7 is a sectional view of the embodiment of FIG. 5 in an assembled state.

[Explanation of symbols]

 2 Driving shaft 2a Driving shaft rotation center 4 Driving shaft 4a Driving shaft rotation center 6 Spline 8 Key 12 Driving side rotating member 14 Driving side rotating member 16 Spline hole 18 Ball holding hole 20 Ball 22 Tapered surface 26 Bearing 28 Fixing member 32 Rotating shaft 40 Slide ring member 44, 46 Tapered surface 50, 60 External gear 52, 62 Mounting member 54, 64 Ball holding hole 56, 66 Ball 72 Axial movement drive ring member 82, 84 Electromagnet

Claims (4)

[Claims] 1. An inner rotating member and an outer rotating member positioned radially outward of the inner rotating member are rotatably arranged around a common center of rotation, and the inner rotating member and the outer rotating member are arranged in a rotatable manner.
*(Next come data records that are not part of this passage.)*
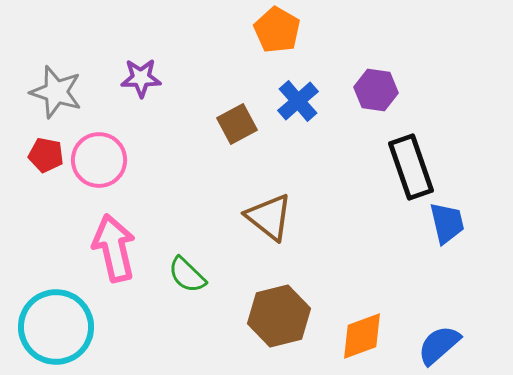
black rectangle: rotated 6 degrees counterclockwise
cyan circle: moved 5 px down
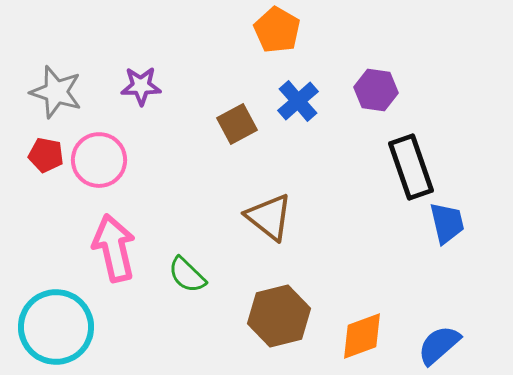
purple star: moved 8 px down
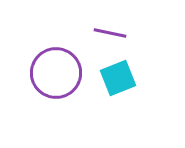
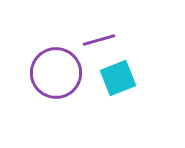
purple line: moved 11 px left, 7 px down; rotated 28 degrees counterclockwise
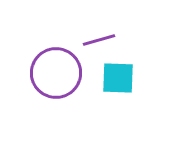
cyan square: rotated 24 degrees clockwise
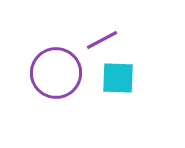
purple line: moved 3 px right; rotated 12 degrees counterclockwise
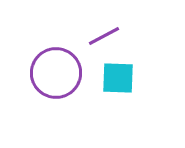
purple line: moved 2 px right, 4 px up
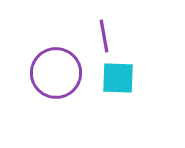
purple line: rotated 72 degrees counterclockwise
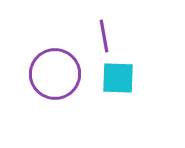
purple circle: moved 1 px left, 1 px down
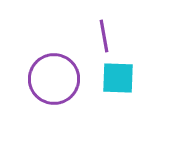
purple circle: moved 1 px left, 5 px down
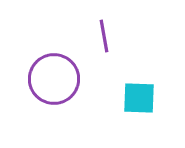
cyan square: moved 21 px right, 20 px down
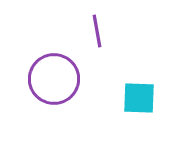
purple line: moved 7 px left, 5 px up
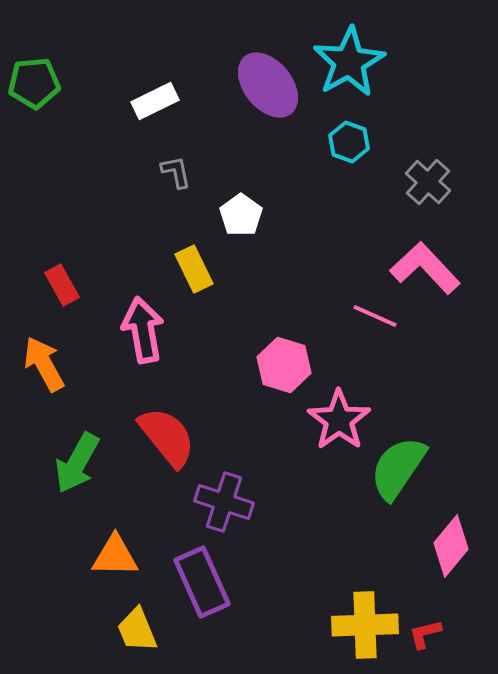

One of them is reciprocated in the axial direction by the axial movement driving means with respect to the other, and is arranged evenly in the circumferential direction on one of the outer peripheral surface of the inner rotating member and the inner peripheral surface of the outer rotating member. A plurality of rotating force transmitting member holding holes are formed, and the rotating force transmitting members are respectively held in the rotating force transmitting member holding holes so as to be relatively movable in the radial direction. A tapered surface is formed on the other of the inner peripheral surfaces of the outer rotating member, and one of the inner rotating member and the outer rotating member is reciprocated in the axial direction with respect to the other by the axial movement driving means. thing A first state in which the bottom surface of the torque transmitting member holding hole presses the torque transmitting member against the tapered surface, and a bottom surface of the torque transmitting member holding hole presses the torque transmitting member against the tapered surface. A clutch in a second state. 2. The clutch according to claim 1, wherein the torque transmitting member is a ball. 3. The clutch according to claim 1, wherein the rotational force transmitting member holding holes are arranged at a plurality of positions in the axial direction. 4. The axial movement driving means acts on a bearing holding one of the inner rotating member and the outer rotating member reciprocated in the axial direction by the axial movement driving means. The clutch according to any one of claims 1 to 3.